This post was for the UN’s OWG 5 meetings on Sustainable Development Goals (SDG’s) from 11/23 to 11/27, submitted as an NGO contribution to Post2015 energy development positions. The issue here is that there’s a big mismatch between local and global measures for current accounting methods used to estimate the energy uses businesses are responsible for. It’s an accounting discrepancy commonly on the order of five or tenfold, i.e. so large and undefined that local measures become not scientifically comparable. It comes from the way the local measures are defined not including a way to account for the energy uses incurred as businesses pay for the services they use to operate. The global accounting includes them by being the total of all economic energy uses combined.
They have “consumption for production” just like technology, but just not yet being counted!
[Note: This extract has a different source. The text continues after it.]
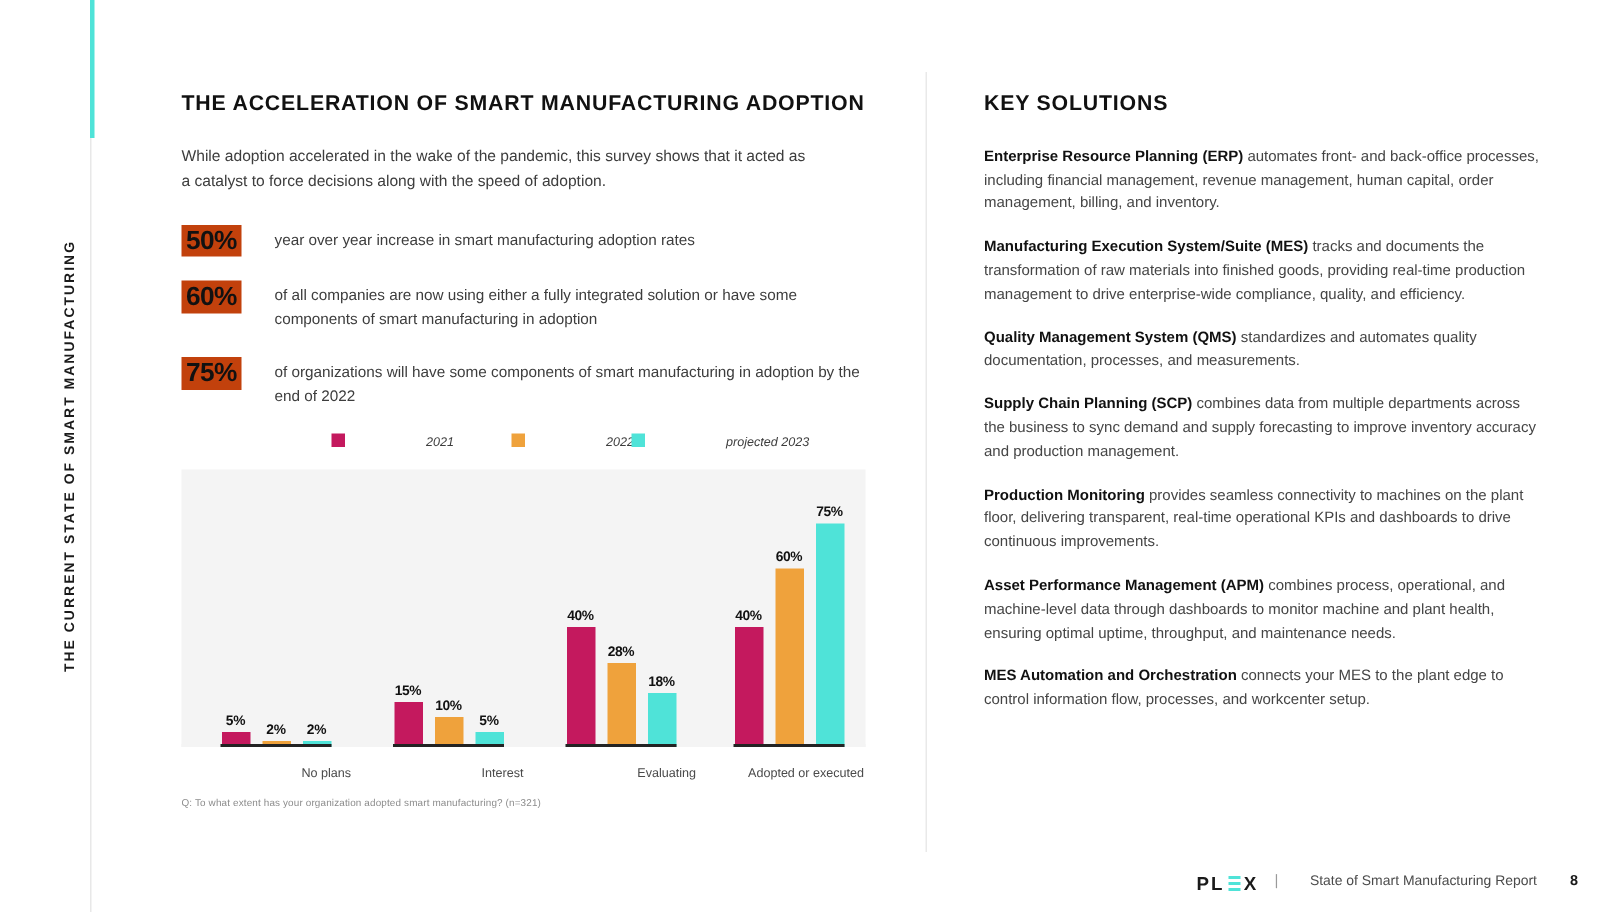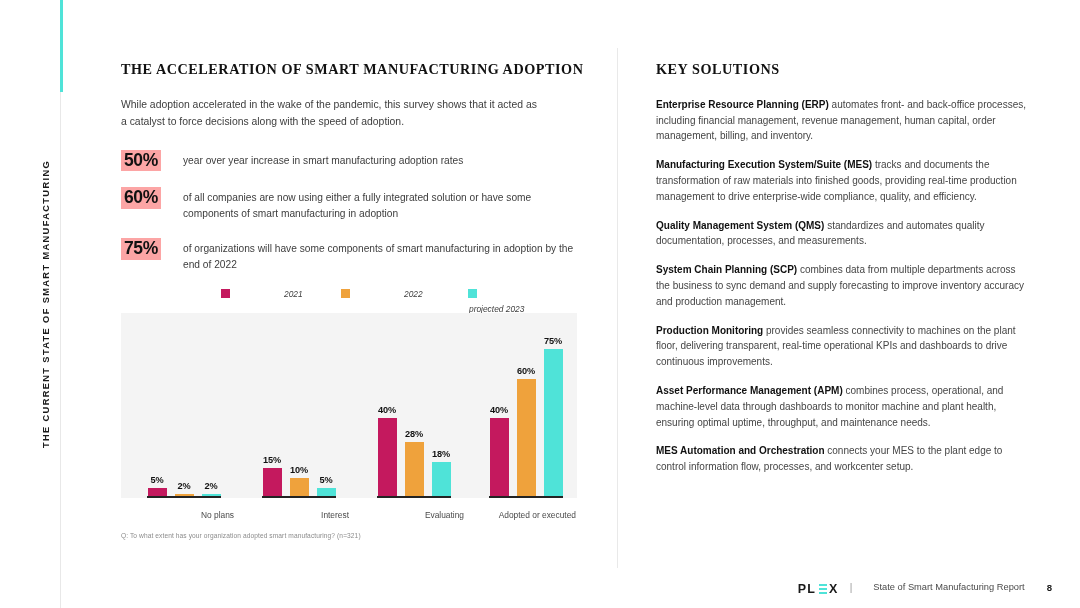"THE ACCELERATION OF SMART MANUFACTURING" .section-heading { font-family: Liberation Serif, serif -> none }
The global data is very clear, increasing GDP always requires proportionally related increases in energy use. Our local sustainable business plans for all sorts of projects seem to suggest the reverse, though, increasing revenue (fractions of GDP) with decreasing energy use!
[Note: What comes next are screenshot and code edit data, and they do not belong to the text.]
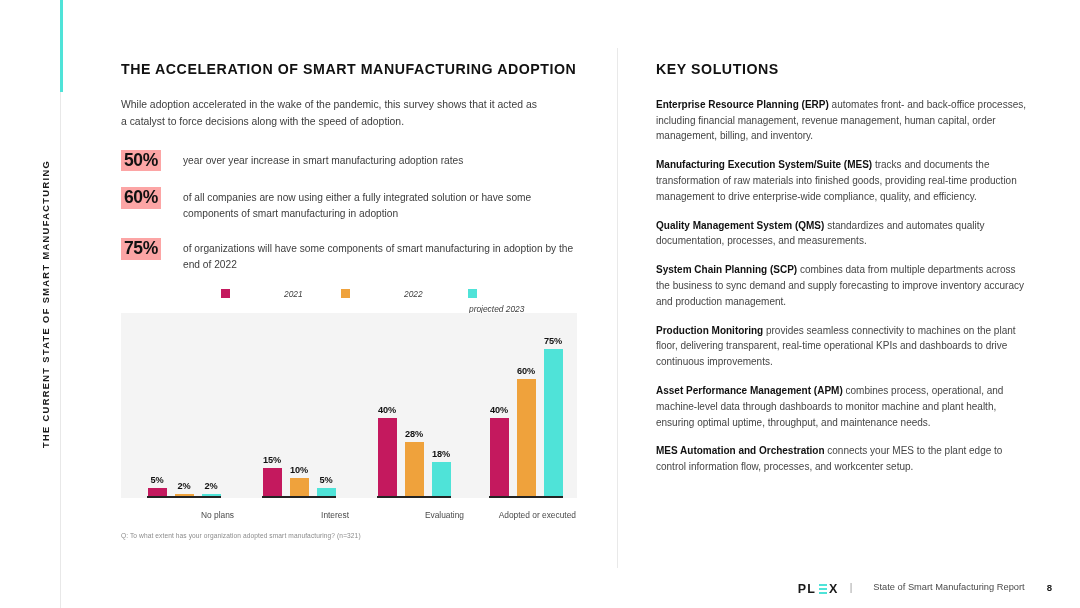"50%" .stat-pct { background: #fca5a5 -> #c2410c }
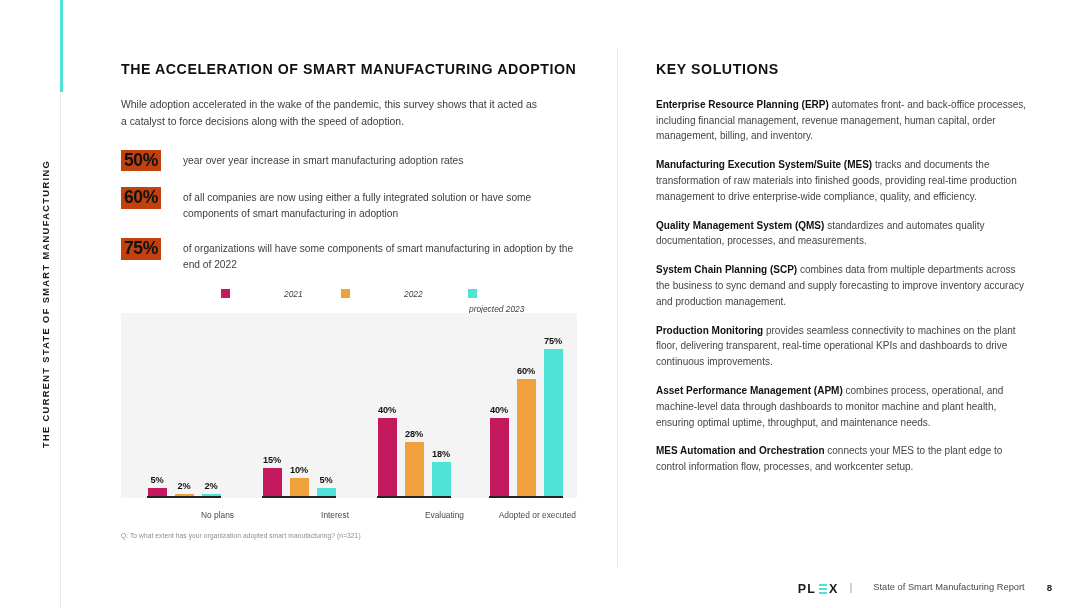"System Chain Planning (SCP)" span.solution-term { text: System -> Supply }
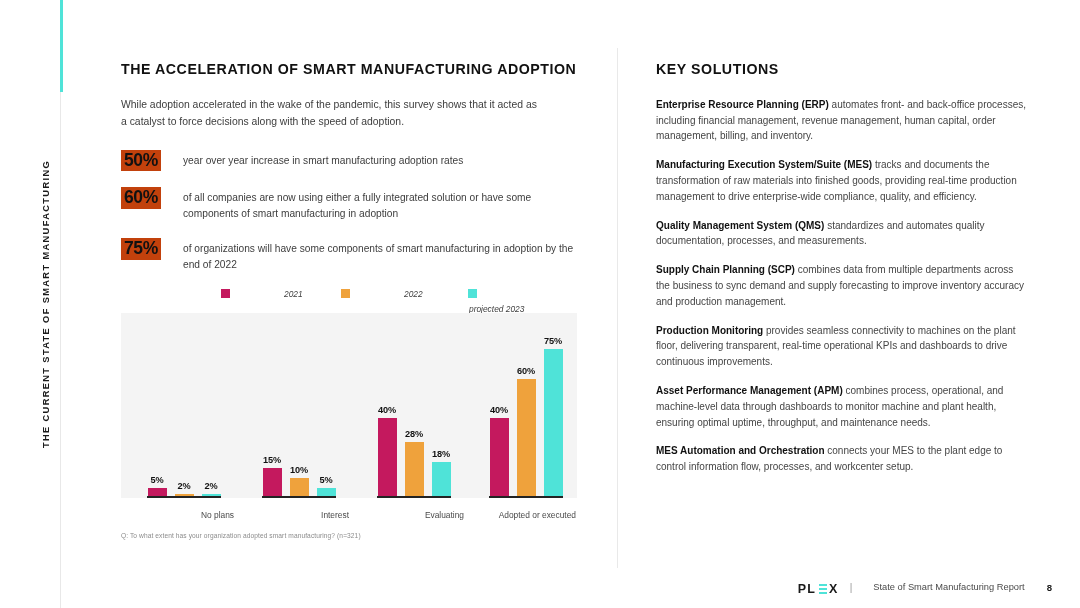"projected 2023" div.legend-item { flex-direction: column -> none }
What’s up?? Our math and the world’s seem to disagree!
Could some projects be outsourcing energy services and not knowing it??
There are two possibilities. Either there are hidden energy uses that our SD proposals are a)not responsible for, or that they b) are responsible for. It’s hard to chase down puzzling discrepancies like this, but this one had an answer, published in Sustainability (MDPI) in 2011, as Systems Energy Assessment (SEA).